Most immigrants come in peace. I welcome them. The ones that come here to rort the system, use this land in support of criminal activity or commit terrorism, the next door you will see is that of a jail cell. Whether you come out of it again or not depends on what you did to justify seeing said jail cell in the first place.

I do not want to ever as a New Zealand citizen see this country reach the stage where we despise immigrants. I say this not least because we are a land of immigrants. We came over on boats in the in the first 100 years of New Zealand and since the advent of mass air transport, immigrants have arrived by plane. If we should ever reach this stage, it means New Zealand has failed as a nation in its primary task to be the land of all that is good and fair.

But we may reach that day at some point if this unsustainable immigration continues.

Exploitation of foreign workers must stop

Too often we are hearing about non-New Zealanders finding only after being subject to mistreatment that they have employment rights and that there are penalties for the employer if they fail to abide. The most common complaint is underpayment of wages, but other issues such as hours worked and being allowed to take statutory holidays are also common.

The Opposition say that the Government is not taking the issue seriously. More over it is deliberately allowing large numbers of foreign students into the country and then ignoring the deliberate underpayment of them, when they try to find work to sustain themselves here. It is failing to properly check the validity of their visas and a number of scammers are at work knowing there are loopholes which are not being closed, according to New Zealand First Leader Winston Peters.

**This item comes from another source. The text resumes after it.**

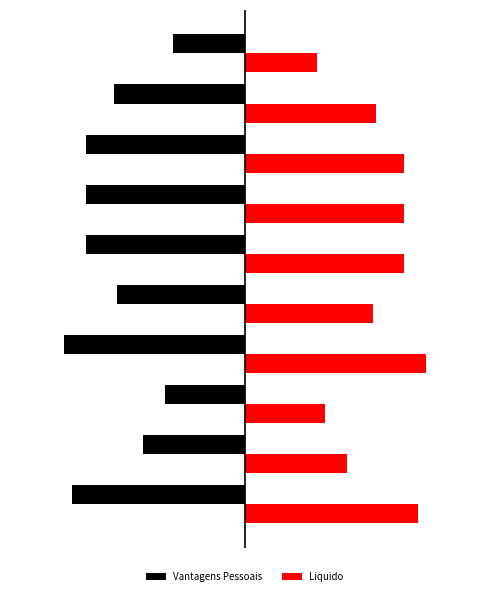

What are all the series names shown in the legend?

Vantagens Pessoais, Liquido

Many of the people being short changed are from India and and were unaware of their rights before arriving. Their visa agent failed to inform them of their rights and responsibilities, and in some cases may have taken the fee and bolted. And – for those who are lucky enough to get here – when they arrived in New Zealand and found work, their employer failed to do due diligence and ensure their new employee/s know how they should be treated. Others are from China and because of corrupted practices in their country, expectations about what to expect in New Zealand with regards to employment law are lower. None of them are likely to be aware that there are methods of redress that can be taken.

Prime Minister John Key is currently in India negotiating a Free Trade Agreement. Among the issues he should have raised are the scammers at work who issue fraudulent visas. Mr Key should have also told his Indian counter part Narendra Modi that New Zealand will clamp down on the issuing of fraudulent visas. In New Zealand he should be announcing a plan to to require all parties issuing visas to be registered with Immigration New Zealand and have a certificate of compliance that gets renewed annually. New Zealand is better than what I have described above. New Zealanders do not treat people like that – we should know and act better.